PAGE EXTRACT:
What is Production Optimisation? 7 Must-Know Techniques

What is production optimisation?

In production optimisation, manufacturing processes are continually improved and refined to maximise efficiency, productivity, and profitability. It encompasses various aspects, like streamlining workflows, reducing costs, improving product quality, and enhancing customer satisfaction.

Manufacturers of all sizes and industries can benefit from introducing optimisation strategies to achieve optimal performance and gain a competitive edge in the market.

Why production optimisation is important

Manufacturing business success depends on production optimisation for success and growth. Implementing these strategies can lead to a 30-50% reduction in production costs and a 20-50% increase in productivity. Let's explore how it helps achieve these benchmarks.

Increased efficiency and productivity

One of the primary advantages of optimisation is its ability to enhance efficiency and productivity significantly. You can identify and eliminate bottlenecks, enhance workflows, and reduce waste by systematically analysing and refining production processes.

Implementing lean manufacturing principles, like 5S (Sort, Set in Order, Shine, Standardise, Sustain) and Just-in-Time (JIT) production, helps minimise non-value-added activities and optimise resource allocation.

Automation and advanced technologies, like robotics and IoT sensors, further boost productivity by reducing manual labour, minimising human error, and enabling real-time monitoring and control. These improvements lead to faster cycle times, increased throughput, and higher overall equipment effectiveness (OEE).

Cost reduction and profitability

Strategies in optimisation directly impact a company's bottom line by reducing costs and improving profitability. Refining processes, minimising waste, and optimising resource usage can help you lower production costs, including labour, materials, and energy consumption.

Implementing inventory management techniques, like Economic Order Quantity (EOQ) and vendor-managed inventory (VMI), reduces inventory carrying costs and improves cash flow.

It enables manufacturers to identify and eliminate hidden costs, like excessive downtime, quality defects, and rework. Even in very competitive marketplaces, you can boost profit margins and drastically lower their cost per unit by tackling these problems.

SOURCE MATERIAL:
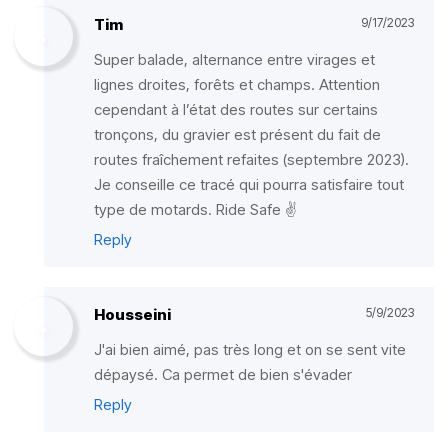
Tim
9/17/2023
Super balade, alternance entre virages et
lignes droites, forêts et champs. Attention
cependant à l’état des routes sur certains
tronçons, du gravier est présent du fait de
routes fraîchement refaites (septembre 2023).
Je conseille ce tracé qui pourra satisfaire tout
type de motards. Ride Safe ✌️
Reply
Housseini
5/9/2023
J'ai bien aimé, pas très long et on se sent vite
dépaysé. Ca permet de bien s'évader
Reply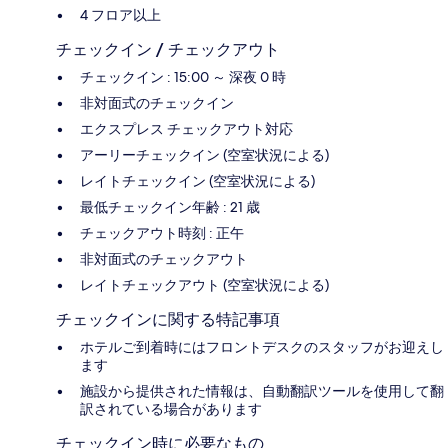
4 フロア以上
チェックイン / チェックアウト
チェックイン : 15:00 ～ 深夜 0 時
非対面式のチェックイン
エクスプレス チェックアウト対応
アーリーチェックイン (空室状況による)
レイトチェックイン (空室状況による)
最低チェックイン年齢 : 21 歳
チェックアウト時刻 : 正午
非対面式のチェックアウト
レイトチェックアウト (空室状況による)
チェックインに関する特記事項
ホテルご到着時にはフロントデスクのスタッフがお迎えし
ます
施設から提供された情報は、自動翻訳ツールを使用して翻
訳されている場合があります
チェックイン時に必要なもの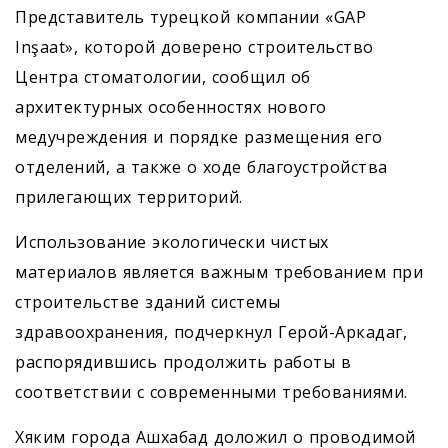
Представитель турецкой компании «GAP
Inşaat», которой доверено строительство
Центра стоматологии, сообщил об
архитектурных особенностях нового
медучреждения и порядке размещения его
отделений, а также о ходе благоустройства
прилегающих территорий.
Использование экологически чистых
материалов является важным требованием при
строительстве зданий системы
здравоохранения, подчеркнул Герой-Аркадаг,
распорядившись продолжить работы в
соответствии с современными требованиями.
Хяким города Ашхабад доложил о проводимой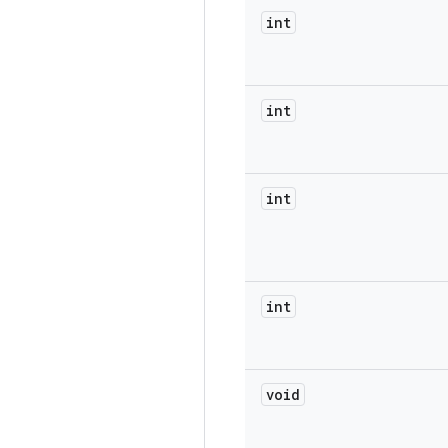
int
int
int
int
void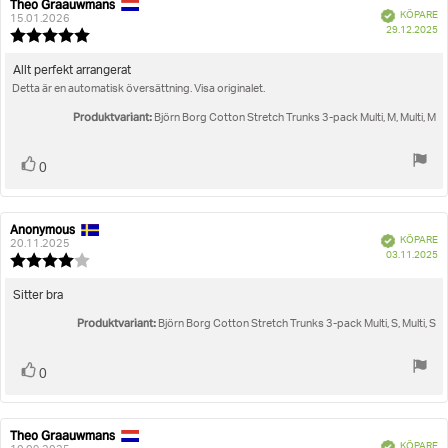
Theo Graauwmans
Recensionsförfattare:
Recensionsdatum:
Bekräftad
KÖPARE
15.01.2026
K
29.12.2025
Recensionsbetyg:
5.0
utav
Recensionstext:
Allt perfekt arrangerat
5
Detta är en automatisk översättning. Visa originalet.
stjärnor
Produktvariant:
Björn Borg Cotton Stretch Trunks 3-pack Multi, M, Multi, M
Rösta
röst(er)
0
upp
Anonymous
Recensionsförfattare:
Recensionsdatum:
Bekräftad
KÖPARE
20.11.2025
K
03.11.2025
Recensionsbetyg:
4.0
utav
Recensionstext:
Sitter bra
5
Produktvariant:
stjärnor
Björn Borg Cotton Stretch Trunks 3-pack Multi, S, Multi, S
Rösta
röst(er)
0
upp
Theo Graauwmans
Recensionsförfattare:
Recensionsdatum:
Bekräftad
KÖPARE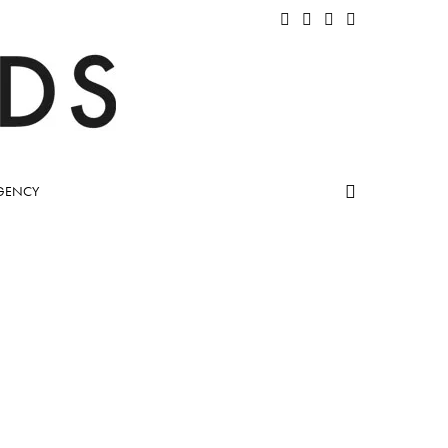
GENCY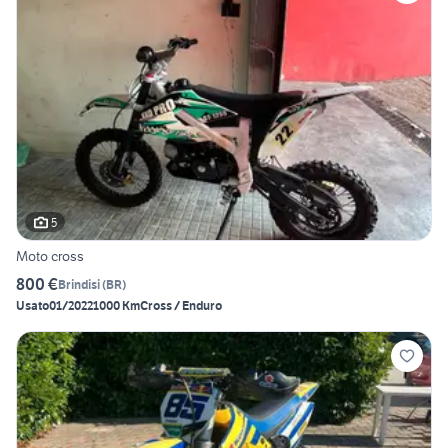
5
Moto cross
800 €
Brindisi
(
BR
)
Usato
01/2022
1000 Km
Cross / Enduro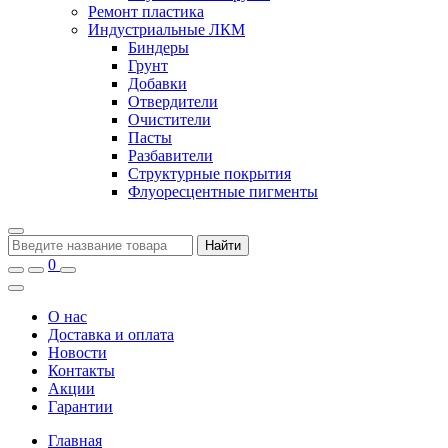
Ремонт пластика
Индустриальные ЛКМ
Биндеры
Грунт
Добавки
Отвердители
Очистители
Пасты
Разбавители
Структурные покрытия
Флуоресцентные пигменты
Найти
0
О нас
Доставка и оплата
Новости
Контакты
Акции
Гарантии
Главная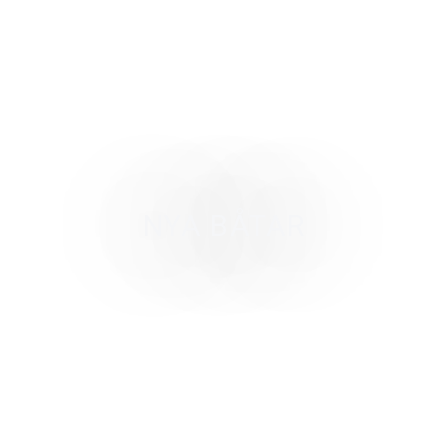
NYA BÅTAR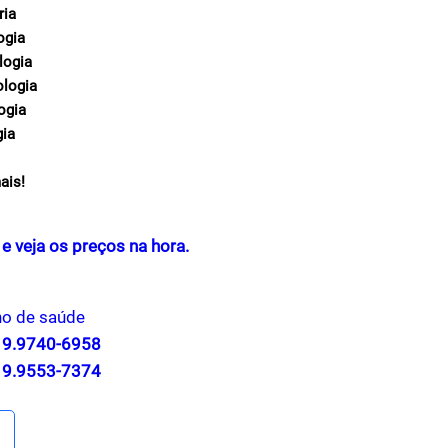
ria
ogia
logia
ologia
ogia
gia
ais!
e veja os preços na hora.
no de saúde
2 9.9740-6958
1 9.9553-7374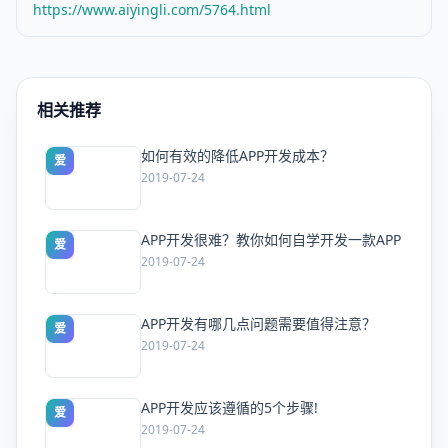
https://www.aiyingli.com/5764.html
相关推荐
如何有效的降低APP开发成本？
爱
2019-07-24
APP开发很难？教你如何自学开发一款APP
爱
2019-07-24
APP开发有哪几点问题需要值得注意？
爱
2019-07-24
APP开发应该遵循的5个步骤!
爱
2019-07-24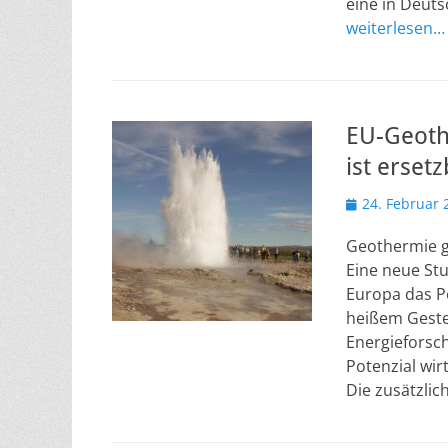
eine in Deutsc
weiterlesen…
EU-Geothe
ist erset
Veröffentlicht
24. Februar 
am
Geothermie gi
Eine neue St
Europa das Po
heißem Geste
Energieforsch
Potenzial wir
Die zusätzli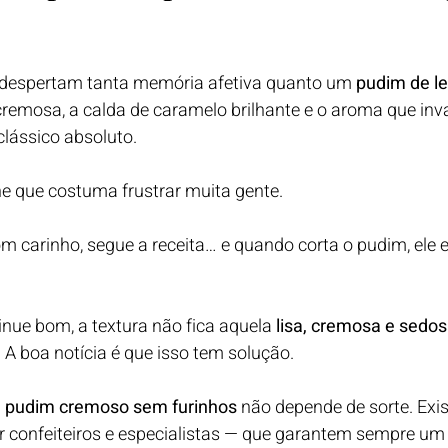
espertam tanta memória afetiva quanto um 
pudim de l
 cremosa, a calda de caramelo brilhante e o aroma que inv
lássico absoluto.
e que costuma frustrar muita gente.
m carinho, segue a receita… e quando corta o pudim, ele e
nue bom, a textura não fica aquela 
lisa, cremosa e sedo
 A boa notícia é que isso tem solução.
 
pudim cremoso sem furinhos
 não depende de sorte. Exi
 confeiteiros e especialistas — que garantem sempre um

==

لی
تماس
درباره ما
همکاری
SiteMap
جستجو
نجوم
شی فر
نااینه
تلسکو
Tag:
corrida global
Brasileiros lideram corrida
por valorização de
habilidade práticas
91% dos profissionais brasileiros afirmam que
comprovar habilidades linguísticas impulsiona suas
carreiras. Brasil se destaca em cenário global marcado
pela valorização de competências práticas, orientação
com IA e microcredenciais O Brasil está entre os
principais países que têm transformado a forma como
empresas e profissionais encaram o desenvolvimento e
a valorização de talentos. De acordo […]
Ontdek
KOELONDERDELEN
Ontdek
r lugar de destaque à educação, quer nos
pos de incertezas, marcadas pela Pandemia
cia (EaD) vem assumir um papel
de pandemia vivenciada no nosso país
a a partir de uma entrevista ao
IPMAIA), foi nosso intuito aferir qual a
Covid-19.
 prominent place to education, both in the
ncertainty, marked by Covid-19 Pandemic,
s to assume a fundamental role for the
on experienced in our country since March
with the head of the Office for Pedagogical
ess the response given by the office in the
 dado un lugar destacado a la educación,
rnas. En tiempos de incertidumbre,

WORK INSTRUCTION: Reproduce the production optimization article above word for word, from its title to its last sentence.

ANSWER TO THIS PROBLEM:
What is Production Optimisation? 7 Must-Know Techniques

What is production optimisation?

In production optimisation, manufacturing processes are continually improved and refined to maximise efficiency, productivity, and profitability. It encompasses various aspects, like streamlining workflows, reducing costs, improving product quality, and enhancing customer satisfaction.

Manufacturers of all sizes and industries can benefit from introducing optimisation strategies to achieve optimal performance and gain a competitive edge in the market.

Why production optimisation is important

Manufacturing business success depends on production optimisation for success and growth. Implementing these strategies can lead to a 30-50% reduction in production costs and a 20-50% increase in productivity. Let's explore how it helps achieve these benchmarks.

Increased efficiency and productivity

One of the primary advantages of optimisation is its ability to enhance efficiency and productivity significantly. You can identify and eliminate bottlenecks, enhance workflows, and reduce waste by systematically analysing and refining production processes.

Implementing lean manufacturing principles, like 5S (Sort, Set in Order, Shine, Standardise, Sustain) and Just-in-Time (JIT) production, helps minimise non-value-added activities and optimise resource allocation.

Automation and advanced technologies, like robotics and IoT sensors, further boost productivity by reducing manual labour, minimising human error, and enabling real-time monitoring and control. These improvements lead to faster cycle times, increased throughput, and higher overall equipment effectiveness (OEE).

Cost reduction and profitability

Strategies in optimisation directly impact a company's bottom line by reducing costs and improving profitability. Refining processes, minimising waste, and optimising resource usage can help you lower production costs, including labour, materials, and energy consumption.

Implementing inventory management techniques, like Economic Order Quantity (EOQ) and vendor-managed inventory (VMI), reduces inventory carrying costs and improves cash flow.

It enables manufacturers to identify and eliminate hidden costs, like excessive downtime, quality defects, and rework. Even in very competitive marketplaces, you can boost profit margins and drastically lower their cost per unit by tackling these problems.